# toro 826 dipstick



## PhilThefarmer (Dec 21, 2020)

Hi all, I got a toro 826 older style with drum auger, and I notice there isn't any dipstick on it, no holes for one either, so how are you suppose to check the oil level on it


----------



## Oneacer (Jan 3, 2011)

Many older engines had just the filler plugs, usually on both sides of the engine, unscrew the plug, and the correct oil level should be in the threads, just shy of the opening.

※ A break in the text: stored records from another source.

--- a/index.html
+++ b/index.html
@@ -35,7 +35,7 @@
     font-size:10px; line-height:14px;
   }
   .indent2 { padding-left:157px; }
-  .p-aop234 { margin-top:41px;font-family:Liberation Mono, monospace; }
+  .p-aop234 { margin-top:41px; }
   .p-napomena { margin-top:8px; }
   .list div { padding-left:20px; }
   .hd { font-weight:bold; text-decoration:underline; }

All snow blowers, new or old, in this day and age, should get *Full Synthetic 5W30.*


----------



## PhilThefarmer (Dec 21, 2020)

Oneacer said:


> Many older engines had just the filler plugs, usually on both sides of the engine, unscrew the plug, and the correct oil level should be in the threads, just shy of the opening.
> 
> All snow blowers, new or old, in this day and age, should get *Full Synthetic 5W30.*


thanks, I am doing the full pre-winter maintenance on it today, grease all the drive part, with white lithium grease and double 00 grease, change the oil, and also there is a little problem with the recoil starter sometime not engaging the flywheel


----------



## Oneacer (Jan 3, 2011)

Usually, the recoil can sometimes be sprayed from the side with something like a chain and cable lube if it is just sticking ... otherwise, you may have to take off the recoil assembly to lube it, as well as inspect it for any damage.


----------